◆ Daftar Tugas
a) Salin persis bagian teks tentang kenaikan tarif PPN mulai dari "Di awal tahun" sampai dengan "(Detik Jateng 27/12/2024).".
b) Dalam teks tentang kenaikan tarif PPN, berapa besar kenaikan pajak yang diumumkan pemerintah, dan kapan mulai berlaku?

Disforia Ditengah Kenaikan Tarif PPN
Oleh : Rima Syarofi (Aliansi Penulis Rindu Islam)
Di awal tahun baru kemarin, lagi-lagi masyarakat harus menerima kabar pahit. Bagaimana tidak? Setiap pergantian tahun, seolah menjadi momen kenaikan harga. Mulai dari harga kebutuhan pokok hingga non pokok. Bahkan mirisnya, saat ini kenaikan tersebut sudah merembet hingga ke pajak. Beberapa hari yang lalu pemerintah telah mengumumkan kenaikan pajak sebesar 12% yang berlaku pada awal Januari 2025 kemarin. Sementara, mantan presiden sebelumnya yaitu Joko Widodo, menanggapi kenaikan pajak ini dengan mengatakan bahwa kenaikan tersebut sudah diputuskan DPR sehingga pemerintah harus menjalankannya. Hal itu ia ungkapkan ketika ditemui di rumahnya (Detik Jateng 27/12/2024).

◆ Daftar Entri

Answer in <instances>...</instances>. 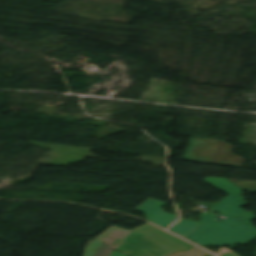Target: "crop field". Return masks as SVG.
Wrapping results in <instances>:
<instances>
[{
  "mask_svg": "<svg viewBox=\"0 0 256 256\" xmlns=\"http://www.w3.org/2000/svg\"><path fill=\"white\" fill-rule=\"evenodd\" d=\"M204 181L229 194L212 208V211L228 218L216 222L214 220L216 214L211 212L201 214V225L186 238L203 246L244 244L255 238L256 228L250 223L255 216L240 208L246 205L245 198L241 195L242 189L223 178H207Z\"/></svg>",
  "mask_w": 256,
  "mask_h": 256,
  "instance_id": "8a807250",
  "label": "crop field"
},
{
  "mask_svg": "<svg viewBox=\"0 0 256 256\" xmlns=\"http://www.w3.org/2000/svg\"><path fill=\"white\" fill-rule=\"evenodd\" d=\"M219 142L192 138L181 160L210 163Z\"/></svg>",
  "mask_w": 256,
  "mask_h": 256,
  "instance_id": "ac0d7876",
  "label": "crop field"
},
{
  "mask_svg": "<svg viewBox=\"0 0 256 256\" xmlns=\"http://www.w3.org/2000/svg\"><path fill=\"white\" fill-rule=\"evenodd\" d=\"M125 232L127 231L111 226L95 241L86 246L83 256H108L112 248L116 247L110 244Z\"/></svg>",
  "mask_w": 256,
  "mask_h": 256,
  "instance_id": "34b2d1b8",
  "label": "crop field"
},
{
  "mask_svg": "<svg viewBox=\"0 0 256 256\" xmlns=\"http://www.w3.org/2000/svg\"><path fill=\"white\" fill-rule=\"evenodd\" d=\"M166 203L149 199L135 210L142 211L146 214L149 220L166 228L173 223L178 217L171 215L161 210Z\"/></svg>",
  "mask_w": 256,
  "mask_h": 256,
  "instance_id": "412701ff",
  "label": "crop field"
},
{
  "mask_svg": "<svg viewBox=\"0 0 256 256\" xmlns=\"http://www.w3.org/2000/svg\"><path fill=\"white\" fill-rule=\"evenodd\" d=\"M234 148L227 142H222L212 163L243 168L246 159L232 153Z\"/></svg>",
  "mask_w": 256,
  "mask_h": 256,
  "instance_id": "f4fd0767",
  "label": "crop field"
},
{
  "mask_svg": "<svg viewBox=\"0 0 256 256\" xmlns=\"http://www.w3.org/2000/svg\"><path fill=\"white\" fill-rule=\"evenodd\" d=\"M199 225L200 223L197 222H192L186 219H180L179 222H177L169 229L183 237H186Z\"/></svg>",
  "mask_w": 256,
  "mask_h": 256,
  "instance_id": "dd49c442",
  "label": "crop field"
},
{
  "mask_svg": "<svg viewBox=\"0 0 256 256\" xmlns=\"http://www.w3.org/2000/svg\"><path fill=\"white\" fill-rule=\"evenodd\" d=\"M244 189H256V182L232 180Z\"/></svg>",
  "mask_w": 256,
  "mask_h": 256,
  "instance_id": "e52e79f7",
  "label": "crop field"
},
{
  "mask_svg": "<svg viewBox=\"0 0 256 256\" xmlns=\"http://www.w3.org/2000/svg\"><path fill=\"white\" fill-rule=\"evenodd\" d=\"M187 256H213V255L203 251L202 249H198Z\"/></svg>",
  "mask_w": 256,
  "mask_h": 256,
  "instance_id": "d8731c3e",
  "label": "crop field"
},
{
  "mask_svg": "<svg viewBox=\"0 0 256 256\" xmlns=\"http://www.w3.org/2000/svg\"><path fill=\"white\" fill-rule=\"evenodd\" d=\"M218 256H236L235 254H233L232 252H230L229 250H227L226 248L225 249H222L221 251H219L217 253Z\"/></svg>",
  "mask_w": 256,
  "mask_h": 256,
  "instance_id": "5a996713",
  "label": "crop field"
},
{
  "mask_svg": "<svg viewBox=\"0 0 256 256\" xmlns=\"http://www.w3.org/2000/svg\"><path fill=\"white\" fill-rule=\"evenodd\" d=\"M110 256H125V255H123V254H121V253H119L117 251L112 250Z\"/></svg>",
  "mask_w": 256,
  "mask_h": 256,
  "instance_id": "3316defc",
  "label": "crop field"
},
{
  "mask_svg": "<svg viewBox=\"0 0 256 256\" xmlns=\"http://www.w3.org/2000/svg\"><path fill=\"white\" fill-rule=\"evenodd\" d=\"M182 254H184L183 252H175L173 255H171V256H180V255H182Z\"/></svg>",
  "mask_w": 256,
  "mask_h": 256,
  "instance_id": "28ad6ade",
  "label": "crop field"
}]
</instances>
==
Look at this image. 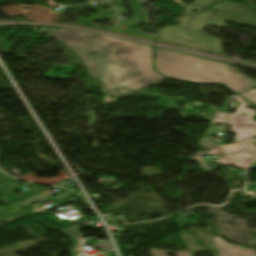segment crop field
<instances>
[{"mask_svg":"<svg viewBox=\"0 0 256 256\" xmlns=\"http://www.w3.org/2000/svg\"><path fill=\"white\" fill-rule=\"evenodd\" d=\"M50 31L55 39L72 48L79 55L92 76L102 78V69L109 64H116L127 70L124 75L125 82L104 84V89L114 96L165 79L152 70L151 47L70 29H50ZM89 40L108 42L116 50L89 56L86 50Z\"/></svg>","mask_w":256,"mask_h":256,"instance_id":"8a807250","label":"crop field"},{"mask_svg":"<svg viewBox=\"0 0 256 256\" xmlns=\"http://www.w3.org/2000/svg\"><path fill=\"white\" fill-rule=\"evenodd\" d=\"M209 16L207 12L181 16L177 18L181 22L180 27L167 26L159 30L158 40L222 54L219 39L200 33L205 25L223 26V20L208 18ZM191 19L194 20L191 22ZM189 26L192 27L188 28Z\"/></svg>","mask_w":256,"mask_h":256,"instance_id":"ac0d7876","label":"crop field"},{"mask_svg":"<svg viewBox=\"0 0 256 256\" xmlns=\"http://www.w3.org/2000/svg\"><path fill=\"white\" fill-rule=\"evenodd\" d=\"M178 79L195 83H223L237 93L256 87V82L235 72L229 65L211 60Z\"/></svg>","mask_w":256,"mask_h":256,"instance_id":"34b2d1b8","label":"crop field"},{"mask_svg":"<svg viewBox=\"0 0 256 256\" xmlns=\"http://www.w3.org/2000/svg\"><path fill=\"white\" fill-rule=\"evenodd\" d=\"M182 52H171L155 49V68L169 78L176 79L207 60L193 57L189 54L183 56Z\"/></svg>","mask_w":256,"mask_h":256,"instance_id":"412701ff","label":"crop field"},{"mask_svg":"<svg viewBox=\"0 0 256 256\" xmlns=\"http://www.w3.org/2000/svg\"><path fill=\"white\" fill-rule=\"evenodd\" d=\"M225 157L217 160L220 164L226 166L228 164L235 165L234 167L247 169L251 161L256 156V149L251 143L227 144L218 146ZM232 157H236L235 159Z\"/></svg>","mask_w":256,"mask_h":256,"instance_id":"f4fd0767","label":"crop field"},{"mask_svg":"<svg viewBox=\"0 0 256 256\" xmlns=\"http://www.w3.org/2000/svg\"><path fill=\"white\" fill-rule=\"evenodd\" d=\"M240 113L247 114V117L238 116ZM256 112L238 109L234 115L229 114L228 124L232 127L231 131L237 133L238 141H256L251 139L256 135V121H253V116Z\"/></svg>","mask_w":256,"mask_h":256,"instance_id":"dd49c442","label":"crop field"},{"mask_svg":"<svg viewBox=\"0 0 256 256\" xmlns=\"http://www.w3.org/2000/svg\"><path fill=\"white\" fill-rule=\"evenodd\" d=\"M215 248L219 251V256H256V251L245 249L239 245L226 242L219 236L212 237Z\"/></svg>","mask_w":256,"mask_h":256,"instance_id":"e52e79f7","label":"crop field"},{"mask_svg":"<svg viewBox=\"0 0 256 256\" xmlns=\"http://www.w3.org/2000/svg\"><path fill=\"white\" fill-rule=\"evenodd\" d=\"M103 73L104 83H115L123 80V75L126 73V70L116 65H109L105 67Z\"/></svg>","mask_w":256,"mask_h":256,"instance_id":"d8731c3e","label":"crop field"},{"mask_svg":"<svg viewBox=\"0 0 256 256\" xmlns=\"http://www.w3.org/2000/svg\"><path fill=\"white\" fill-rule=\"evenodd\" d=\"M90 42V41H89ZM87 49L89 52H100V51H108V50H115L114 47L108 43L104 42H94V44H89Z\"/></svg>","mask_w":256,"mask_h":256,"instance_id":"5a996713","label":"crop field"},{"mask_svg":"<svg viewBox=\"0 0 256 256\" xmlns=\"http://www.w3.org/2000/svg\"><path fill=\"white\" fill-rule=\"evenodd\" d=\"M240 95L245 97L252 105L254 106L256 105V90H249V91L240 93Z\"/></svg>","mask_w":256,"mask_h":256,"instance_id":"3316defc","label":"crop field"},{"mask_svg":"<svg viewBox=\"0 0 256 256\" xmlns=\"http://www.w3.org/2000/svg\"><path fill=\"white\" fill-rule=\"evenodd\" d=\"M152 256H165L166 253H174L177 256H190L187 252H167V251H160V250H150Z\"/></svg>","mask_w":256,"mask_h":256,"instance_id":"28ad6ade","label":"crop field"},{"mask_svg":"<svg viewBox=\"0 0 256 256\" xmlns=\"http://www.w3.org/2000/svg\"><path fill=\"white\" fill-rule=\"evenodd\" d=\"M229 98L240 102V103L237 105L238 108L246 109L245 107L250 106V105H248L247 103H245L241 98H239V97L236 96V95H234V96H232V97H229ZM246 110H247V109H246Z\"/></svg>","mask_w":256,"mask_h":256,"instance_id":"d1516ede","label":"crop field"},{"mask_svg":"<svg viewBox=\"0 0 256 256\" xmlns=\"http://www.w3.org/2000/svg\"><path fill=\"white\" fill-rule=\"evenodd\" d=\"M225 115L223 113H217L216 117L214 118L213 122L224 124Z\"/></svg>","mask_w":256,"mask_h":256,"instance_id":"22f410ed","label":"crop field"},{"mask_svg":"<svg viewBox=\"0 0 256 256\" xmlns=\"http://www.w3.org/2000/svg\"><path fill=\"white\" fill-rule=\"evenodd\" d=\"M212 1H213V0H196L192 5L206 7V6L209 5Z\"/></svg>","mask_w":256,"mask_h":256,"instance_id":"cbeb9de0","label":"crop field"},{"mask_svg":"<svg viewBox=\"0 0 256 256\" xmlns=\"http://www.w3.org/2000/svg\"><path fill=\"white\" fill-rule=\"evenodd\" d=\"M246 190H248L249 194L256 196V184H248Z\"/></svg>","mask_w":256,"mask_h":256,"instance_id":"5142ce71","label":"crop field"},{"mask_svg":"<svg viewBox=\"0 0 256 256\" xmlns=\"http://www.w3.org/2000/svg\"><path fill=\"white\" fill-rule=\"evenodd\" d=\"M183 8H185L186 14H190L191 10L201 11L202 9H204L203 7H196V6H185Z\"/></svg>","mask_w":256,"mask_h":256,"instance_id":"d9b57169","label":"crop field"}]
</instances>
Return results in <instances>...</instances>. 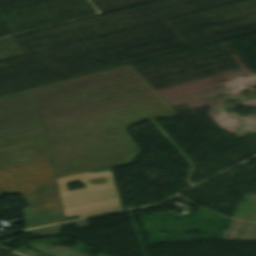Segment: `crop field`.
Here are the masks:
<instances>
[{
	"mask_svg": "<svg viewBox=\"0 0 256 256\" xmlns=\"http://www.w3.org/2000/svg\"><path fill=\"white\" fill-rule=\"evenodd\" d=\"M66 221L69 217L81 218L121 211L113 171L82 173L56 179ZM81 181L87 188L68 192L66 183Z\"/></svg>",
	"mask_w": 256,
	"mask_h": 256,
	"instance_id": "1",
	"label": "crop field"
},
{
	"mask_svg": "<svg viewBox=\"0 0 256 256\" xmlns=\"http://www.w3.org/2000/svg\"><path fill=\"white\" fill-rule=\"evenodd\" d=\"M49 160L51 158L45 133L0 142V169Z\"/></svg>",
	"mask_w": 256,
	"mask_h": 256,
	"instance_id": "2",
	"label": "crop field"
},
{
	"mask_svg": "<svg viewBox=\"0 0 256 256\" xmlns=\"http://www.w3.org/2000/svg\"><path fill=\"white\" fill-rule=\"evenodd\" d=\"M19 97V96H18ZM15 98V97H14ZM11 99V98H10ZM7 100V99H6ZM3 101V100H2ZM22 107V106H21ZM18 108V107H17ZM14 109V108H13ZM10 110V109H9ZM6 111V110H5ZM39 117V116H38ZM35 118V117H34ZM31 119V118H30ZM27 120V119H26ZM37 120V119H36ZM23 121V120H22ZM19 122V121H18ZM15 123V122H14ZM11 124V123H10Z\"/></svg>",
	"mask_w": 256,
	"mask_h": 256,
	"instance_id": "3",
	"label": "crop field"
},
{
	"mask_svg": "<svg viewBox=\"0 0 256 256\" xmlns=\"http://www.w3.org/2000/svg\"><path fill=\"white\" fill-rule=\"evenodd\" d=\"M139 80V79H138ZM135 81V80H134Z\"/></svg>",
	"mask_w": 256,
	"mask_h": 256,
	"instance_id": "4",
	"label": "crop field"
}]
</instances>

◆ Hasil per Tugas
a)
Di awal tahun baru kemarin, lagi-lagi masyarakat harus menerima kabar pahit. Bagaimana tidak? Setiap pergantian tahun, seolah menjadi momen kenaikan harga. Mulai dari harga kebutuhan pokok hingga non pokok. Bahkan mirisnya, saat ini kenaikan tersebut sudah merembet hingga ke pajak. Beberapa hari yang lalu pemerintah telah mengumumkan kenaikan pajak sebesar 12% yang berlaku pada awal Januari 2025 kemarin. Sementara, mantan presiden sebelumnya yaitu Joko Widodo, menanggapi kenaikan pajak ini dengan mengatakan bahwa kenaikan tersebut sudah diputuskan DPR sehingga pemerintah harus menjalankannya. Hal itu ia ungkapkan ketika ditemui di rumahnya (Detik Jateng 27/12/2024).

b) Sebesar 12%, berlaku pada awal Januari 2025.